>> BEGIN PROVIDED RECORDS
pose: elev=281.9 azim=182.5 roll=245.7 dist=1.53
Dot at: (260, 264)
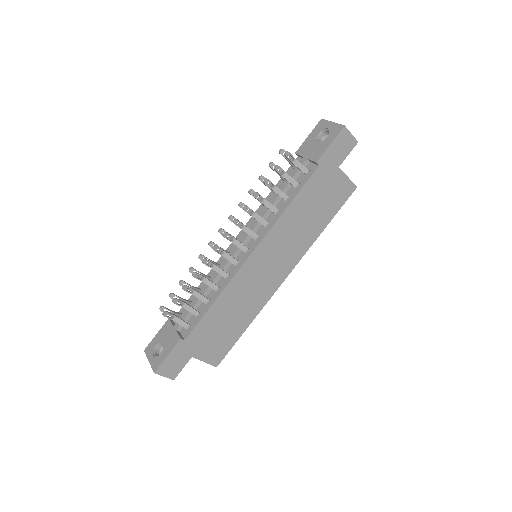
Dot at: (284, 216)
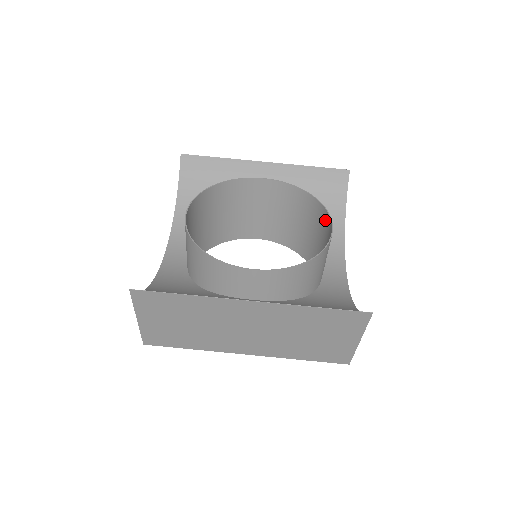
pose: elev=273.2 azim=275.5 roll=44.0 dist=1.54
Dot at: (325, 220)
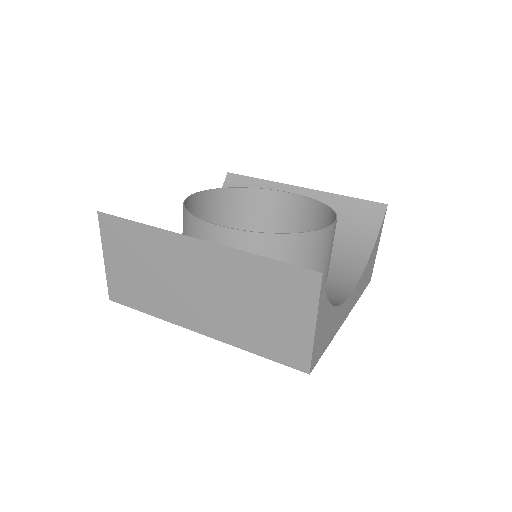
Dot at: occluded
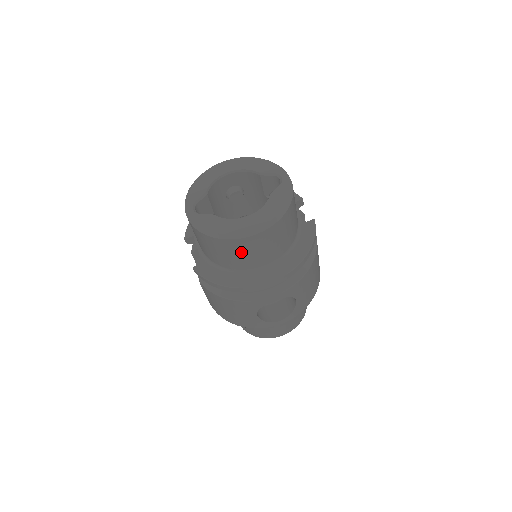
>> END PROVIDED RECORDS
Convert the records into a JSON list of strings, one string per line with blank lines omitted, starting at the line that contains "pose: elev=273.2 azim=275.5" and continuing through the end of the records. Leave the pictures out.

[
  "pose: elev=273.2 azim=275.5 roll=44.0 dist=1.54",
  "Dot at: (325, 220)",
  "Dot at: occluded"
]